## Extrait de l'article
________________________
Cet article* fait le point sur le gaz de schiste en Algérie, ainsi que sur les risques multiformes inhérents à son exploitation. L’auteure s’interroge : « Souhaiterait-on faire du Sud algérien un terrain d’expérimentation pour de nouvelles techniques, qui, jusqu’à présent, n’ont pas fait leurs preuves : fluoropropane, stimulation électrique, hélium, toutes aussi nuisibles que la fracturation hydraulique ? » Cela rappelle, observe-t-elle, « la dramatique période des essais nucléaires de Reggane dans les années 1960, dont la population locale souffre encore ».
Le rapport de juin 2013 de l’EIA, Energy Information Administration des Etats-Unis, fait état d’un potentiel gazier immense en Algérie (707 trillions m3), la plaçant en 3ème réserve mondiale de gaz de schiste après la Chine (1.115 trillions m3) et l’Argentine (802 trillions m3). Les réserves se situent dans 7 bassins : Mouydir, Ahnet, Berkine-Ghadames, Timimoun, Reggane et de Tindouf avec des réserves techniquement récupérables.
Très peu de temps après, en septembre 2013, le ministre de l’Energie et des Mines indiquait que l’Algérie était assez avancée pour proposer des projets concrets d’hydrocarbures. Il a été conforté par son collègue ministre des Ressources en eau, qui soutenait sans réserves le projet, affirmant qu’il disposait de suffisamment de garanties. Ont été prévus des forages de puits-pilotes pour tester la productivité des bassins prioritaires. Le premier s’est fait dans le bassin de Berkine-Ghadames, partagé entre l’Algérie, la Tunisie et la Lybie, suivi par d’autres tests dans les bassins d’Illizi, Timimoun, Ahnet et de Mouydir.
________________________
## Consigne 1
Veuillez recopier mot pour mot les enregistrements, depuis la ligne contenant « collection date: 1907-05-20 » jusqu'à celle contenant « collector number: 21579 », ces deux lignes comprises.
L'article et les enregistrements n'ont aucun lien entre eux.

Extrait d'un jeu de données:
________________________
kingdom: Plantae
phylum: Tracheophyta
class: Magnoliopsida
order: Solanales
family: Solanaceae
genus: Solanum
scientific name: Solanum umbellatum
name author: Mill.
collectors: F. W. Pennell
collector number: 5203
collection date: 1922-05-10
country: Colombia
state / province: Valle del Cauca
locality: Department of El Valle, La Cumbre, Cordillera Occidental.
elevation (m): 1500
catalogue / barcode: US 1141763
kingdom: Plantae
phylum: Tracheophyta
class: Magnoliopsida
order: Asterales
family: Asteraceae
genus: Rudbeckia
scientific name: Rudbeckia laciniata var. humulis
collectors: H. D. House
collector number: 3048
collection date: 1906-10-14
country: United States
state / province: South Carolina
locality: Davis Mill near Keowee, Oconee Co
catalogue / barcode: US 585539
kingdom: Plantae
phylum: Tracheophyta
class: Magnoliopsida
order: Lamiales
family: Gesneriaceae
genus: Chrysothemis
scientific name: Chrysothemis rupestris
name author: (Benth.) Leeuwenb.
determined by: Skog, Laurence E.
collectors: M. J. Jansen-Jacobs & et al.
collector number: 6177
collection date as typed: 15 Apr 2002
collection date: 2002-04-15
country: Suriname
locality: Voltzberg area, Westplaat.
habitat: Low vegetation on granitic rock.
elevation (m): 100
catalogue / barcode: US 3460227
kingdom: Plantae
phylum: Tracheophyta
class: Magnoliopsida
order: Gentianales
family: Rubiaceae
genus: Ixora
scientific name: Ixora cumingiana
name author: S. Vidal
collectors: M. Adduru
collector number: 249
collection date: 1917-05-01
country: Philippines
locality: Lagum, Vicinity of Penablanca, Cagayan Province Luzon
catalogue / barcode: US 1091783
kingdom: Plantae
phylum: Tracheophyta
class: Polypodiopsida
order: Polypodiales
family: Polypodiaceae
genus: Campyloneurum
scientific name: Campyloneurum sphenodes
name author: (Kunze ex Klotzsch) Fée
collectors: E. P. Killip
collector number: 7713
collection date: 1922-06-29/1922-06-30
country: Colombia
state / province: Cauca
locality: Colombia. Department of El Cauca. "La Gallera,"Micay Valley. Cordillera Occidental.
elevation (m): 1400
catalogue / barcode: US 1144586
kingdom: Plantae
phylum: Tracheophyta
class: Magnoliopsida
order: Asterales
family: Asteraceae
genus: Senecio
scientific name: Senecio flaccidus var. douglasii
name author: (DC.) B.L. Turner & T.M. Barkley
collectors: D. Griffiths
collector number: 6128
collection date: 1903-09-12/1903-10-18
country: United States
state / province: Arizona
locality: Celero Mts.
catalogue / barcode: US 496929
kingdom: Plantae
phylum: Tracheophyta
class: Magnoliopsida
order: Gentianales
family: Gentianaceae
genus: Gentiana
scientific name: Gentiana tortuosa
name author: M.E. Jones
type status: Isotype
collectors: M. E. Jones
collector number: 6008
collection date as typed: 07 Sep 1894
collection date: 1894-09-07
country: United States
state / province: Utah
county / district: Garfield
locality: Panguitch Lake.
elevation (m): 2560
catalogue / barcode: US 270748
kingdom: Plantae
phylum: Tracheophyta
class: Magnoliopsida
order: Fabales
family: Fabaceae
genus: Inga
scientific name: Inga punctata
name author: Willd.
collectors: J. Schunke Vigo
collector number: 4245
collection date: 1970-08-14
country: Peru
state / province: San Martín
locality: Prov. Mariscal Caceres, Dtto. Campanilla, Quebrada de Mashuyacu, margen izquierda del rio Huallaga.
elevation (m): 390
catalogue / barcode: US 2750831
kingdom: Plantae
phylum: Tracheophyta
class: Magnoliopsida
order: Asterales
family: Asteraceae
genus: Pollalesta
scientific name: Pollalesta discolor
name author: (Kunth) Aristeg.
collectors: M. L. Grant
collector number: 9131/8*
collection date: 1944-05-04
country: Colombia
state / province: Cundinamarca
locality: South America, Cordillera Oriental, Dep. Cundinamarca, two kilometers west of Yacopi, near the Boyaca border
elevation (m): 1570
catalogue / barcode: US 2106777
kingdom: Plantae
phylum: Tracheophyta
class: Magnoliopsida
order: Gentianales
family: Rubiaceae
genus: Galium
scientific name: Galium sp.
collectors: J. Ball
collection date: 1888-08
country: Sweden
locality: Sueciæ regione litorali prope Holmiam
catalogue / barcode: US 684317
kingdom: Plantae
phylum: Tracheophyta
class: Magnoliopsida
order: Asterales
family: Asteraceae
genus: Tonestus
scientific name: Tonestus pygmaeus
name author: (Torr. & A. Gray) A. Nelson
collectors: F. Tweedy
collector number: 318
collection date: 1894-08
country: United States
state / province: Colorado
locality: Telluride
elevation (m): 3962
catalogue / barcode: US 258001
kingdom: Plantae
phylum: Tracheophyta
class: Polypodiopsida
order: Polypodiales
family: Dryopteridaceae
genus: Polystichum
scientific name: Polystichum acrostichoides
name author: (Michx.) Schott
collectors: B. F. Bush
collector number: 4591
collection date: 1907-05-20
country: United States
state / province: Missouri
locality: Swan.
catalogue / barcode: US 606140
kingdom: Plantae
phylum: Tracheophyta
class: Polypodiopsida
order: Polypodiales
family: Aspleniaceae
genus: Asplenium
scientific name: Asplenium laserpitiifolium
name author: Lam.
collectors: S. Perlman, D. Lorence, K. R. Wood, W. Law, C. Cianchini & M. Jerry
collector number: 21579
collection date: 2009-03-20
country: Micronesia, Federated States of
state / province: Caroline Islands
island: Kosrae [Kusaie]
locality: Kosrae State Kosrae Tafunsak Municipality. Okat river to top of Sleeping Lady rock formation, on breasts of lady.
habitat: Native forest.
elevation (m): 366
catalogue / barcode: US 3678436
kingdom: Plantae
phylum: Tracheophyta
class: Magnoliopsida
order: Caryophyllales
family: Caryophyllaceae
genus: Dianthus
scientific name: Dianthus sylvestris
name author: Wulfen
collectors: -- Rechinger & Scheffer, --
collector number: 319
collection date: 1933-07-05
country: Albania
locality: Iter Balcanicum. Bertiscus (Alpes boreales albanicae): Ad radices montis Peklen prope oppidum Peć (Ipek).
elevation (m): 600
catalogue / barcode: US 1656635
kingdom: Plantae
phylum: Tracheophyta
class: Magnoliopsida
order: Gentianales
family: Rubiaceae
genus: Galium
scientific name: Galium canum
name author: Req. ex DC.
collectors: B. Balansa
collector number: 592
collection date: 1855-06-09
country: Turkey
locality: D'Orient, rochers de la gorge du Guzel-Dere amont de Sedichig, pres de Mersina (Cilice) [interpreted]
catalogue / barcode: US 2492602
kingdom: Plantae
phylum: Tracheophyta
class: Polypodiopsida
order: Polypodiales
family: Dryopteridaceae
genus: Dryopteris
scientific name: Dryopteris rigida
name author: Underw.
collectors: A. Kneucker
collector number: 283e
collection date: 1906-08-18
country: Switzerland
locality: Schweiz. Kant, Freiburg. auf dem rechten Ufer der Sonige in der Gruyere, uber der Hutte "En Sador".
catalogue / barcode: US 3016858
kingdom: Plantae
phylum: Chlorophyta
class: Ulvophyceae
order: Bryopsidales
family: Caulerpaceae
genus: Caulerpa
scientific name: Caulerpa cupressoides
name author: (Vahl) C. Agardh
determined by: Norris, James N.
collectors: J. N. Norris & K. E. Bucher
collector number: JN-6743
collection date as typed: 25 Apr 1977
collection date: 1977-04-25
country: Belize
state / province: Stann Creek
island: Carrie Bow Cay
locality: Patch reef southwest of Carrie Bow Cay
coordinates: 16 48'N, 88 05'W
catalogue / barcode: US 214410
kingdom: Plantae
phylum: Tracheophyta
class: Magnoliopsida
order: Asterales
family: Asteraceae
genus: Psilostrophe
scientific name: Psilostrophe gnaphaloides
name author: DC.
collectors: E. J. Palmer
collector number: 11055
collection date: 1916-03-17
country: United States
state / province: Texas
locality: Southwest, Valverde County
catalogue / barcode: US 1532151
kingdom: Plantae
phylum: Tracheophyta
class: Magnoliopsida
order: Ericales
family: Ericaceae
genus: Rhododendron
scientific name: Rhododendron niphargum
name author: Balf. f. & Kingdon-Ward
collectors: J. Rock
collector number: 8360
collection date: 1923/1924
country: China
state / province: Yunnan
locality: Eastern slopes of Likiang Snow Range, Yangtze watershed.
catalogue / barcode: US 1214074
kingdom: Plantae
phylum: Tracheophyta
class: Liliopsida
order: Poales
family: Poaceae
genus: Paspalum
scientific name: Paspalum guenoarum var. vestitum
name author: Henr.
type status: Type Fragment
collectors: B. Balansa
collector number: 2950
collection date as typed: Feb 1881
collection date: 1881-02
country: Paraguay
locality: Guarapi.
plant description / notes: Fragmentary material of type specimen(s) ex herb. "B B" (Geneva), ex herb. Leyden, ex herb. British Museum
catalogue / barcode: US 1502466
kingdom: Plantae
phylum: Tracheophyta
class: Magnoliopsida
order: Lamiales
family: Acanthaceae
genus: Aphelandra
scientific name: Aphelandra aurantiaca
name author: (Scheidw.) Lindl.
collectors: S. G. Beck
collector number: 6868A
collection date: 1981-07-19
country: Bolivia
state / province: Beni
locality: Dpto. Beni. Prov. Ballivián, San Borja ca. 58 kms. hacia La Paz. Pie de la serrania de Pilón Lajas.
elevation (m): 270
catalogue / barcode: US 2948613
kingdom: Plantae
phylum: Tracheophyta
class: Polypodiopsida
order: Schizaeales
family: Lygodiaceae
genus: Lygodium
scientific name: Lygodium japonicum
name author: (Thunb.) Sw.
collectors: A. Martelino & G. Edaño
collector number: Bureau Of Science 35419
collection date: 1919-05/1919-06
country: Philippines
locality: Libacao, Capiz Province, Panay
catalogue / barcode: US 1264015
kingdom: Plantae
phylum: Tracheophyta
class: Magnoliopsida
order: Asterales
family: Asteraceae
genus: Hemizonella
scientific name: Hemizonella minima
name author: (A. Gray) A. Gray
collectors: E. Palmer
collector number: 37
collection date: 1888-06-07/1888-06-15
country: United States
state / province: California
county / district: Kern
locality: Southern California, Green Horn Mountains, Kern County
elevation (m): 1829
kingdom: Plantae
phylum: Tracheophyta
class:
________________________
## Consigne 2
Poursuivez l'article sur le gaz de schiste en Algérie à partir de l'endroit où il s'arrête.

## Réponse 1
collection date: 1907-05-20
country: United States
state / province: Missouri
locality: Swan.
catalogue / barcode: US 606140
kingdom: Plantae
phylum: Tracheophyta
class: Polypodiopsida
order: Polypodiales
family: Aspleniaceae
genus: Asplenium
scientific name: Asplenium laserpitiifolium
name author: Lam.
collectors: S. Perlman, D. Lorence, K. R. Wood, W. Law, C. Cianchini & M. Jerry
collector number: 21579

## Réponse 2
A rappeler que la nouvelle loi sur les hydrocarbures, publiée en mars dernier dans le Journal officiel, autorise l’exploitation des hydrocarbures non conventionnels mais soumet l’utilisation de la technique de la fracturation hydraulique à l’accord du Conseil des ministres, tandis que l’Autorité de régulation des hydrocarbures (ARH) est chargée de veiller au respect de l’environnement lors des opérations d’exploration et d’exploitation du gaz de schiste.
L’objectif annoncé du gouvernement, une production de 60 milliards m3/an, se traduirait par le forage de 12.000 puits sur une durée de 50 ans, d’après le président du directoire d’Alfnat, Agence nationale pour la valorisation des ressources en hydrocarbures, et un investissement qui nécessiterait la mobilisation de 300 milliards de dollars sur 50 ans. Par ailleurs, pour la mise en exécution du projet, le pays a envoyé dix-huit cadres aux Etats-Unis pour y suivre une formation en la matière. Une deuxième vague de cadres devrait entamer une formation dans ce même pays en février 2014.
Voilà le tableau qui se dresse devant les habitants du grand sud algérien, qui compte plus de 500.000 habitants.
Le grand sud algérien est une région au climat désertique. Il n’y pleut quasiment pas, de sorte que les palmeraies actuelles sont exclusivement irriguées par les canaux de drainage souterrains appelés « foggara », creusés par la main d’œuvre ramenée d’Afrique noire à partir des premiers siècles de l’ère chrétienne. Ces canaux rabattent, à l’amont des palmeraies, les eaux de la partie superficielle de la nappe Albienne qui est une nappe fossile piégée dans les roches depuis des dizaines de milliers d’années.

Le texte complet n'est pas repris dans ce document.